─── AVAILABLE DATA

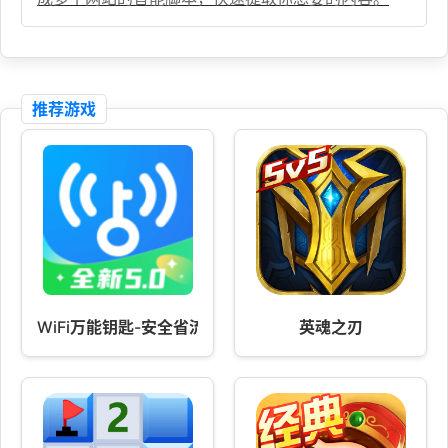
推荐游戏
WiFi万能钥匙-安全省流
英魂之刃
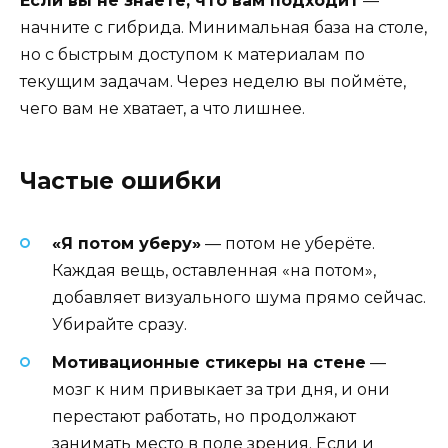
Если вы не знаете, что вам подходит
—
начните с гибрида. Минимальная база на столе,
но с быстрым доступом к материалам по
текущим задачам. Через неделю вы поймёте,
чего вам не хватает, а что лишнее.
Частые ошибки
«Я потом уберу»
— потом не уберёте.
Каждая вещь, оставленная «на потом»,
добавляет визуального шума прямо сейчас.
Убирайте сразу.
Мотивационные стикеры на стене
—
мозг к ним привыкает за три дня, и они
перестают работать, но продолжают
занимать место в поле зрения. Если и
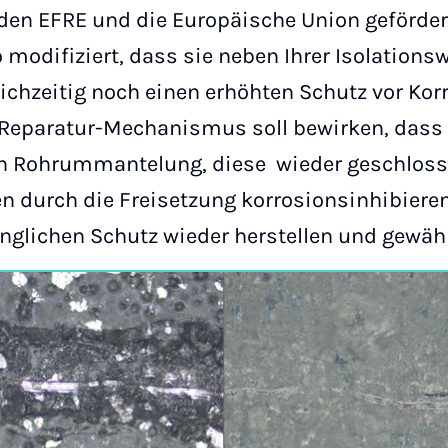
en EFRE und die Europäische Union geförder
modifiziert, dass sie neben Ihrer Isolation
ichzeitig noch einen erhöhten Schutz vor Kor
st-Reparatur-Mechanismus soll bewirken, dass
n Rohrummantelung, diese wieder geschloss
durch die Freisetzung korrosionsinhibieren
nglichen Schutz wieder herstellen und gewähr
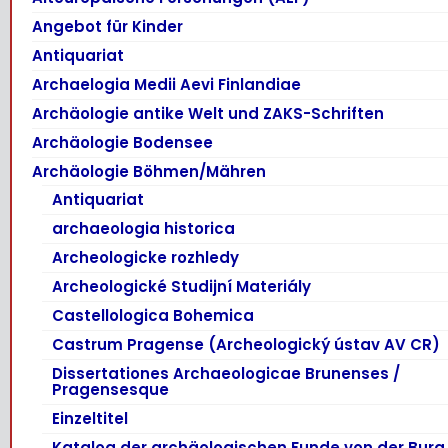
Angebot für Kinder
Antiquariat
Archaelogia Medii Aevi Finlandiae
Archäologie antike Welt und ZAKS-Schriften
Archäologie Bodensee
Archäologie Böhmen/Mähren
Antiquariat
archaeologia historica
Archeologicke rozhledy
Archeologické Studijní Materiály
Castellologica Bohemica
Castrum Pragense (Archeologický ústav AV CR)
Dissertationes Archaeologicae Brunenses /
Pragensesque
Einzeltitel
Katalog der archäologischen Funde von der Burg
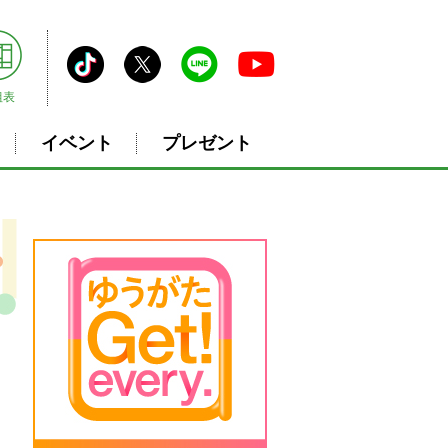
組表
イベント
プレゼント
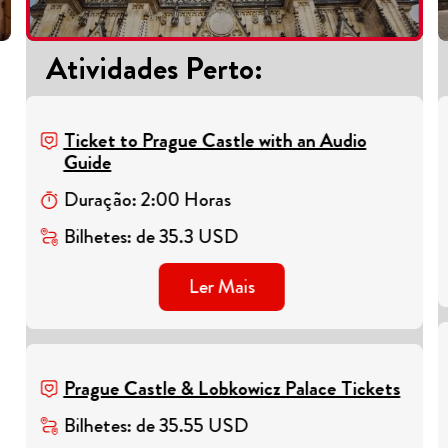
Atividades Perto
:
Ticket to Prague Castle with an Audio
Guide
Duração
:
2
:
00
Horas
Bilhetes
:
de
35.3
USD
Ler Mais
Prague Castle & Lobkowicz Palace Tickets
Bilhetes
:
de
35.55
USD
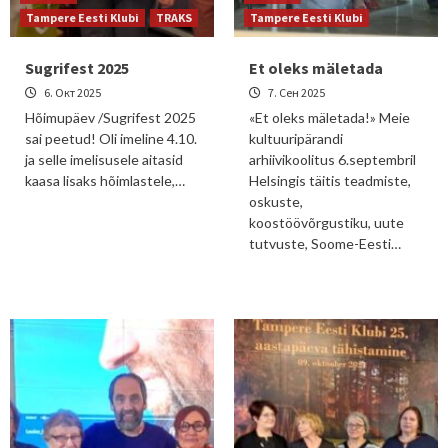
Tampere Eesti Klubi
TRAKS
Tampere Eesti Klubi
Sugrifest 2025
Et oleks mäletada
6. Окт 2025
7. Сен 2025
Hõimupäev /Sugrifest 2025
«Et oleks mäletada!» Meie
sai peetud! Oli imeline 4.10.
kultuuripärandi
ja selle imelisusele aitasid
arhiivikoolitus 6.septembril
kaasa lisaks hõimlastele,…
Helsingis täitis teadmiste,
oskuste,
koostöövõrgustiku, uute
tutvuste, Soome-Eesti…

──────

- _YOUR ASSIGNMENT_
From the data above, retype only the lines starting with the line with "добавляет визуального шума прямо сейчас." and going on through the line with "durch die Freisetzung korrosionsinhibieren", exactly, leaving out the pictures.

- _ANSWER SECTION_
добавляет визуального шума прямо сейчас.
Убирайте сразу.
Мотивационные стикеры на стене
—
мозг к ним привыкает за три дня, и они
перестают работать, но продолжают
занимать место в поле зрения. Если и
en EFRE und die Europäische Union geförder
modifiziert, dass sie neben Ihrer Isolation
ichzeitig noch einen erhöhten Schutz vor Kor
st-Reparatur-Mechanismus soll bewirken, dass
n Rohrummantelung, diese wieder geschloss
durch die Freisetzung korrosionsinhibieren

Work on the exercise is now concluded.